One of the two most common causes of irreparable, irreversible liver damage is a congenital abnormality of the bile ducts called biliary atresia, which behaves like a malignancy and usually proves fatal within 18 months of birth. The other cause is cancer itself, which may strike at any age.

Heroic Incisions. Take the case of Tommy Gorence, 16, a 6-ft, 195-lb. high school basketball player from Oneonta, N.Y. Last February he was elbowed in the abdomen and doubled up with severe pain, but he shook it off. A second elbowing put Tommy into the University Hospital in Syracuse, where surgeons trying to sew up his lacerated liver discovered that it was cancerous.

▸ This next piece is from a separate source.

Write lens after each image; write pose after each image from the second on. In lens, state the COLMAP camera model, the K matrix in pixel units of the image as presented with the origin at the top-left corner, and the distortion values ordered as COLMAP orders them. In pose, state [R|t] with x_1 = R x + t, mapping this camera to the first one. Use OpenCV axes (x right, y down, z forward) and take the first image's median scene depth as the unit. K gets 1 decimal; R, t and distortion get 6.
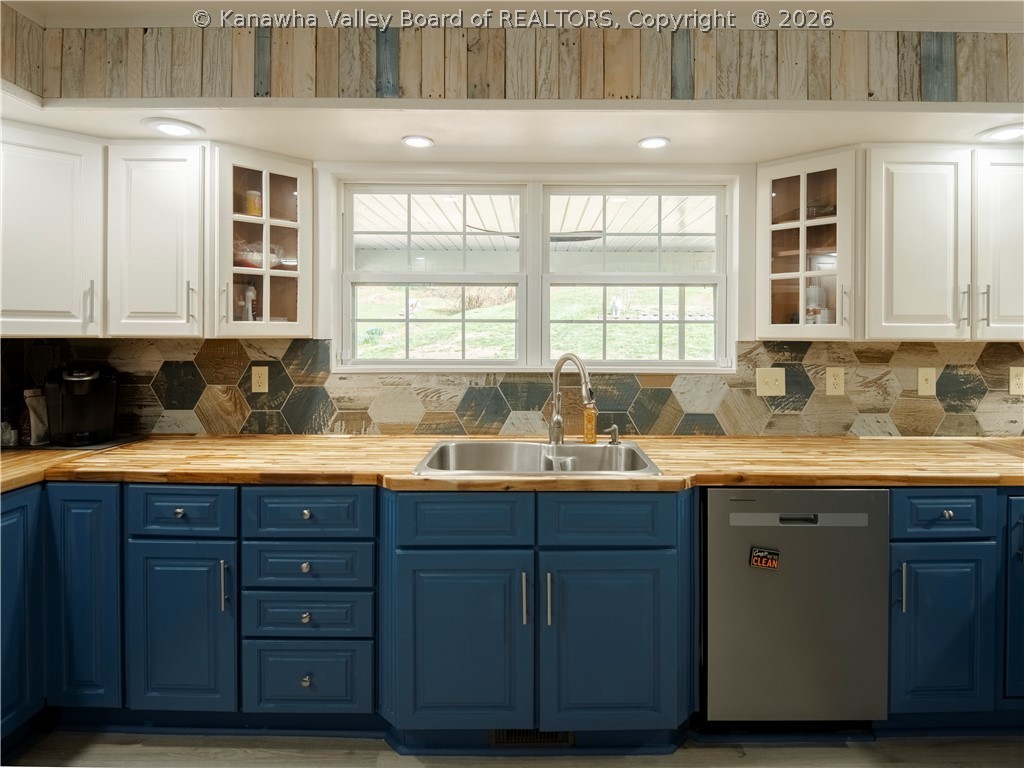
lens RADIAL K [[575.2, 0, 537.0], [0, 575.2, 334.8], [0, 0, 1]] dist [0.007737, -0.017875]
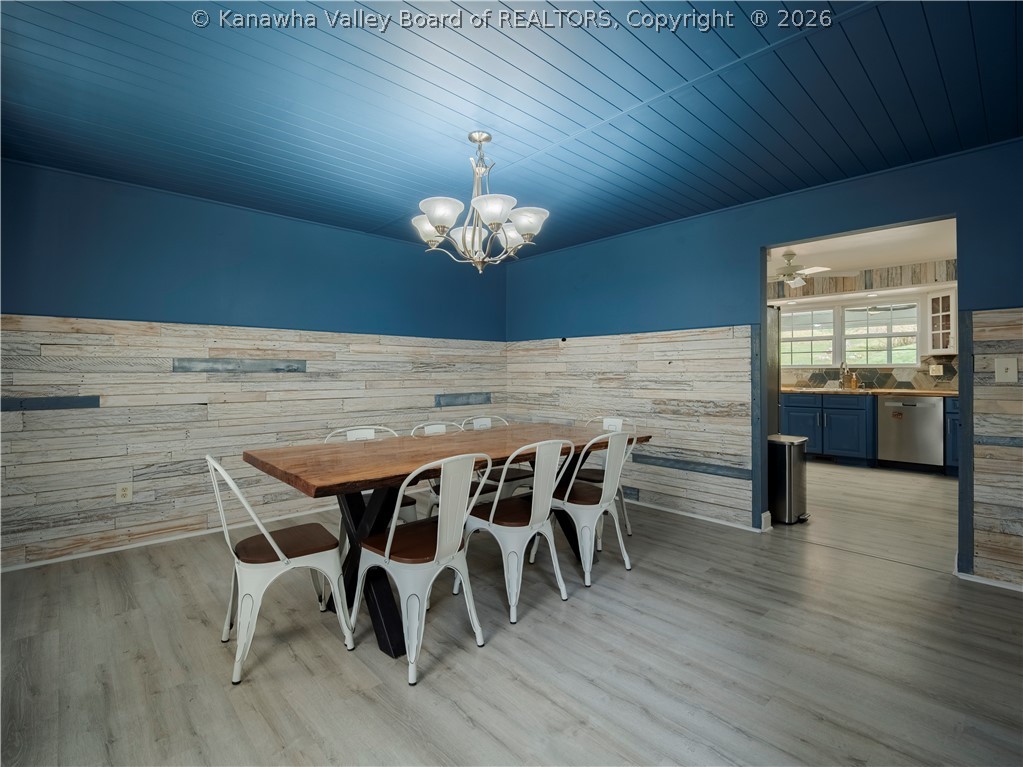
lens RADIAL K [[483.9, 0, 501.4], [0, 483.9, 371.0], [0, 0, 1]] dist [-0.003414, -0.008389]
pose [[0.663887, -0.011692, -0.747741, 0.872007], [0.006171, 0.999929, -0.010157, 0.113065], [0.747807, 0.002129, 0.663913, -2.456648]]
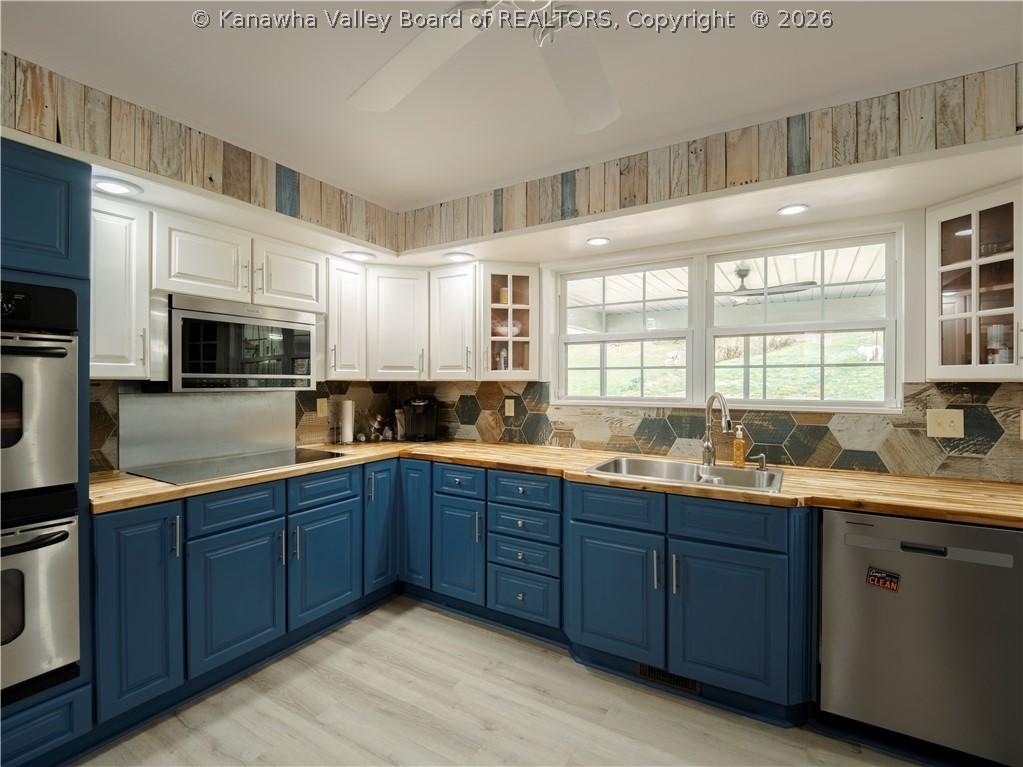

Since the cancer was found to be incurable, Tommy was referred to Boston's Peter Bent Brigham Hospital for a possible transplant.

In Children's Hospital, across the street from the Brigham, a twelve-year-old boy died June 17 from head injuries suffered in an auto accident. His parents, who refuse to be identified, consented to the transplant. While three surgeons removed and cooled the liver to retard deterioration, Dr. Francis D. Moore (TIME cover, May 3, 1963) and his Brigham team prepared Tommy Gorence to receive it. It was, says Moore, "a very arduous job because of the whopping size of Tommy's liver." Just to get at it entailed making three heroic incisions, two horizontal and one vertical. This was typical of the immense problems involved in liver-transplant surgery (see diagram).

Bypassed Duct. After the incisions were made, the real technical difficulties began. Moore and his chief assistant, Dr. Alan Birtch, clamped off the portal vein, which delivers blood to the liver for chemical processing, and the inferior vena cava. The hepatic artery, which delivers blood for the liver's own oxygen needs, was so damaged by pressure from the cancer as to be useless. Moore and Birtch decided to use in its place the right kidney artery. That meant removing the right kidney, but a single healthy kidney is all the body needs.

There was also the problem of the bile ducts. The donor liver had come with its gall bladder and ducts attached. Rather than attempt a dangerously delicate joining of the common duct to the duodenum, Moore decided to attach the new gall bladder itself to the duodenum, allowing the bile to bypass the common duct. The entire operation took eight hours. Not until Tommy Gorence was sitting up and eating well, apparently making a good recovery, did the Brigham publicize the case. Tommy made good progress for four weeks, then ran into difficulties with a lung infection, a common complication of transplants.